The second method is the `per_process_gpu_memory_fraction` option, which
determines the fraction of the overall amount of memory that each visible GPU
should be allocated. For example, you can tell TensorFlow to only allocate 40%
of the total memory of each GPU by:

```python
config = tf.ConfigProto()
config.gpu_options.per_process_gpu_memory_fraction = 0.4
session = tf.Session(config=config, ...)
```

This is useful if you want to truly bound the amount of GPU memory available to
the TensorFlow process.

## Using a single GPU on a multi-GPU system

If you have more than one GPU in your system, the GPU with the lowest ID will be
selected by default.
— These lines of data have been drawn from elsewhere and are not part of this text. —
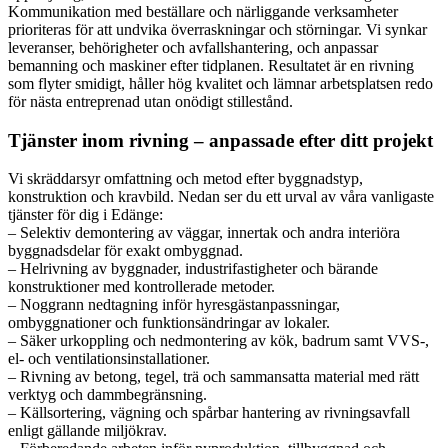
Kommunikation med beställare och närliggande verksamheter
prioriteras för att undvika överraskningar och störningar. Vi synkar
leveranser, behörigheter och avfallshantering, och anpassar
bemanning och maskiner efter tidplanen. Resultatet är en rivning
som flyter smidigt, håller hög kvalitet och lämnar arbetsplatsen redo
för nästa entreprenad utan onödigt stillestånd.
Tjänster inom rivning – anpassade efter ditt projekt
Vi skräddarsyr omfattning och metod efter byggnadstyp,
konstruktion och kravbild. Nedan ser du ett urval av våra vanligaste
tjänster för dig i Edänge:
– Selektiv demontering av väggar, innertak och andra interiöra
byggnadsdelar för exakt ombyggnad.
– Helrivning av byggnader, industrifastigheter och bärande
konstruktioner med kontrollerade metoder.
– Noggrann nedtagning inför hyresgästanpassningar,
ombyggnationer och funktionsändringar av lokaler.
– Säker urkoppling och nedmontering av kök, badrum samt VVS-,
el- och ventilationsinstallationer.
– Rivning av betong, tegel, trä och sammansatta material med rätt
verktyg och dammbegränsning.
– Källsortering, vägning och spårbar hantering av rivningsavfall
enligt gällande miljökrav.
If you would like to run on a different GPU, you will need
to specify the preference explicitly:

```python
# Creates a graph.
with tf.device('/gpu:2'):
  a = tf.constant([1.0, 2.0, 3.0, 4.0, 5.0, 6.0], shape=[2, 3], name='a')
  b = tf.constant([1.0, 2.0, 3.0, 4.0, 5.0, 6.0], shape=[3, 2], name='b')
  c = tf.matmul(a, b)
# Creates a session with log_device_placement set to True.
sess = tf.Session(config=tf.ConfigProto(log_device_placement=True))
# Runs the op.
print sess.run(c)
```

If the device you have specified does not exist, you will get
`InvalidArgumentError`:

```
InvalidArgumentError: Invalid argument: Cannot assign a device to node 'b':
Could not satisfy explicit device specification '/gpu:2'
   [[Node: b = Const[dtype=DT_FLOAT, value=Tensor<type: float shape: [3,2]
   values: 1 2 3...>, _device="/gpu:2"]()]]
```

If you would like TensorFlow to automatically choose an existing and supported
device to run the operations in case the specified one doesn't exist, you can
set `allow_soft_placement` to `True` in the configuration option when creating
the session.

```python
# Creates a graph.
with tf.device('/gpu:2'):
  a = tf.constant([1.0, 2.0, 3.0, 4.0, 5.0, 6.0], shape=[2, 3], name='a')
  b = tf.constant([1.0, 2.0, 3.0, 4.0, 5.0, 6.0], shape=[3, 2], name='b')
  c = tf.matmul(a, b)
# Creates a session with allow_soft_placement and log_device_placement set
# to True.
sess = tf.Session(config=tf.ConfigProto(
      allow_soft_placement=True, log_device_placement=True))
# Runs the op.
print sess.run(c)
```

## Using multiple GPUs

If you would like to run TensorFlow on multiple GPUs, you can construct your
model in a multi-tower fashion where each tower is assigned to a different GPU.
For example:

```
# Creates a graph.
c = []
for d in ['/gpu:2', '/gpu:3']:
  with tf.device(d):
    a = tf.constant([1.0, 2.0, 3.0, 4.0, 5.0, 6.0], shape=[2, 3])
    b = tf.constant([1.0, 2.0, 3.0, 4.0, 5.0, 6.0], shape=[3, 2])
    c.append(tf.matmul(a, b))
with tf.device('/cpu:0'):
  sum = tf.add_n(c)
# Creates a session with log_device_placement set to True.
sess = tf.Session(config=tf.ConfigProto(log_device_placement=True))
# Runs the op.
print sess.run(sum)
```

You will see the following output.

```
Device mapping:
/job:localhost/replica:0/task:0/gpu:0 -> device: 0, name: Tesla K20m, pci bus
id: 0000:02:00.0
/job:localhost/replica:0/task:0/gpu:1 -> device: 1, name: Tesla K20m, pci bus
id: 0000:03:00.0
/job:localhost/replica:0/task:0/gpu:2 -> device: 2, name: Tesla K20m, pci bus
id: 0000:83:00.0
/job:localhost/replica:0/task:0/gpu:3 -> device: 3, name: Tesla K20m, pci bus
id: 0000:84:00.0
Const_3: /job:localhost/replica:0/task:0/gpu:3
Const_2: /job:localhost/replica:0/task:0/gpu:3
MatMul_1: /job:localhost/replica:0/task:0/gpu:3
Const_1: /job:localhost/replica:0/task:0/gpu:2
Const: /job:localhost/replica:0/task:0/gpu:2
MatMul: /job:localhost/replica:0/task:0/gpu:2
AddN: /job:localhost/replica:0/task:0/cpu:0
[[  44.   56.]
 [  98.  128.]]
```

The @{$deep_cnn$cifar10 tutorial} is a good example
demonstrating how to do training with multiple GPUs.